The vicious finning, while over-weighted, was meant to simulate the demand a panicked diver might place on this budget regulator. The VRT90 breathed superbly.
It’s perhaps not that surprising that the VRT90 performed so well. The first stage is an over-balanced diaphragm design. Over-balancing is a modification that first appeared in the early 1990s to mitigate a problem with breathing air under pressure.
The pre-dive/dive switch.
As we dive deeper, we need more gas to fill our lungs – around five times as much at 40m as we require at the surface. Regulators are made to provide high flow-rates of gas on demand, so they can deliver these large volumes of air, but as it becomes increasingly pressurised, it also becomes denser and more viscous.
This can be felt from around the 30m mark in my experience, so we breathe a little harder and air seems to take a little longer to fill the lungs.
Most first stages match the increasing water pressure as you descend exactly. In an over-balanced design it delivers slightly higher pressure than the surrounding water pressure to the second stage – effectively giving the air an extra push to make it flow faster and be easier to breathe.
The second stage is a pneumatically balanced design. In an unbalanced second stage, a fixed-strength spring is needed to keep the second-stage valve closed against incoming air pressure from the first stage, until you inhale.
The spring needs to be quite strong or, on deep dives, it might be unable to hold back the air from your tank, and you’d get a freeflow.
When you want air, you have to use lung power to open or “crack” the valve against the closing force of the spring, which takes effort.

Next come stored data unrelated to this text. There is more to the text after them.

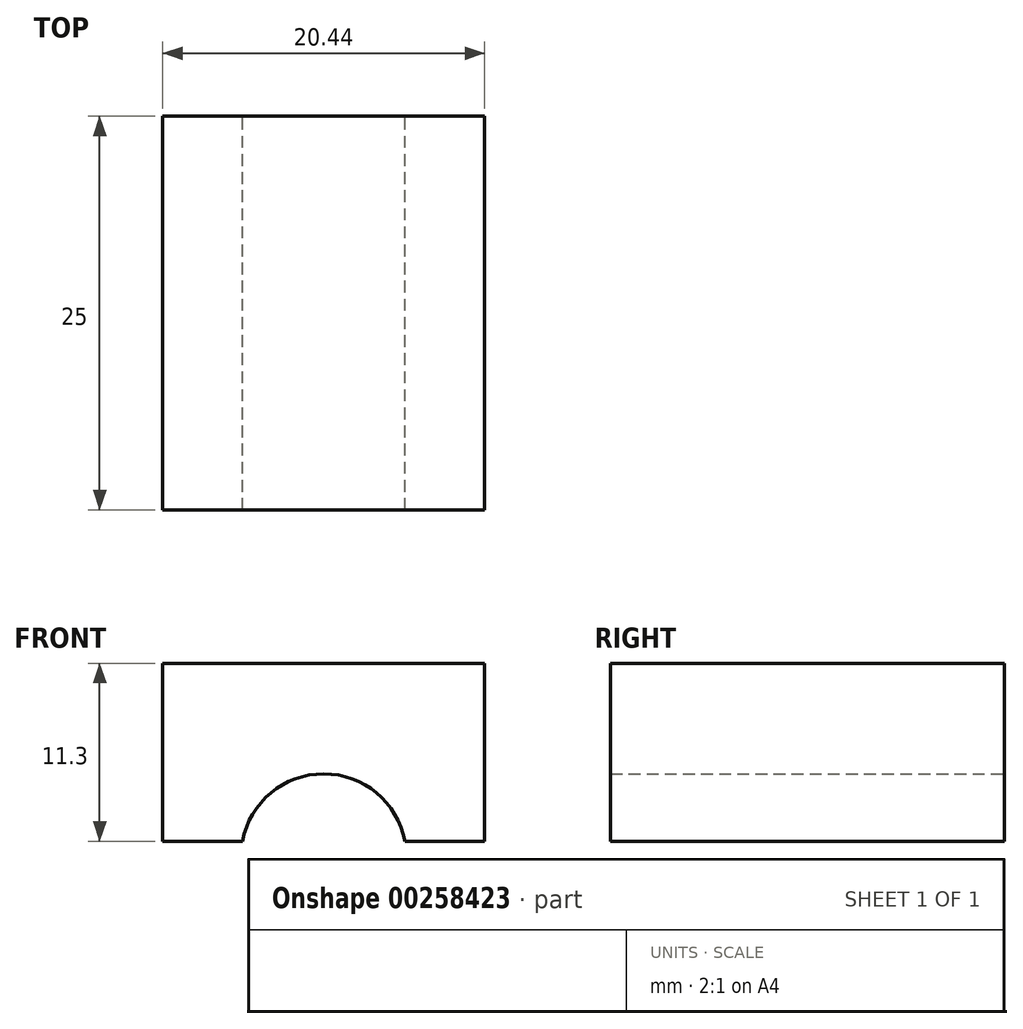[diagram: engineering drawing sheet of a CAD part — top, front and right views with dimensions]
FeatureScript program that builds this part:
annotation { "Feature Type Name" : "Feature", "Feature Type Description" : "" }
export const myFeature = defineFeature(function(context is Context, id is Id, definition is map)
    precondition{}
    {
        {
            var Q0;
            Q0=qCreatedBy(makeId("Front.planeOp"),FACE);
            var sketch = newSketch(context, id + "F0", { "sketchPlane" : qUnion([Q0])});
            skArc(sketch, "E0", {"start": v(5.16, 0.06) * mm, "mid": v(0, 4.34) * mm, "end": v(-5.16, 0.06) * mm});
            skLineSegment(sketch, "E1", {"start": v(10.22, 0.06) * mm, "end": v(5.16, 0.06) * mm});
            skLineSegment(sketch, "E2.trimOffspring", {"start": v(-5.16, 0.06) * mm, "end": v(-10.22, 0.06) * mm});
            skLineSegment(sketch, "E3", {"start": v(-10.22, 0.06) * mm, "end": v(-10.22, 11.36) * mm});
            skLineSegment(sketch, "E4", {"start": v(-10.22, 11.36) * mm, "end": v(10.22, 11.36) * mm});
            skLineSegment(sketch, "E5", {"start": v(10.22, 11.36) * mm, "end": v(10.22, 0.06) * mm});
            skLineSegment(sketch, "E6", {"start": v(0, 28.32) * mm, "end": v(0, -17.05) * mm, "construction": true});
            skLineSegment(sketch, "E7", {"start": v(0, 4.34) * mm, "end": v(0, 11.36) * mm, "construction": true});
            skSolve(sketch);
        }
        {
            var Q0;
            Q0 = qSketchRegion(id + "F0", true);
            extrude(context, id + "F1", {"entities" : qUnion([Q0]), "depth" : 25 * mm});
        }
    });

In the VRT90 balanced second stage a fixed-strength spring is also used, but it can be fairly weak, because air pressure is used to back it up.
Changes in depth and pressure automatically result in changes to the air pressure acting with the spring to seal the second stage. This matches the changing pressure of the air being delivered from the first stage, balancing it.
In effect, the changing air pressure in the VRT90’s balanced second stage acts like a variable-strength spring, always working at the optimum strength for the depth of the dive.
This reduces the effort you need to make to inhale and get the air flowing. It’s a selling point on premium-priced second stages as a rule.
So, by combining an over-balanced first stage and pneumatically balanced second stage, Beuchat has engineered a very easy-breathing regulator for a low price.
Crack the valve and the venturi effect kicks in. It maintains the air-flow by creating a vacuum that keeps the diaphragm depressed and the valve open for you throughout your inhalation.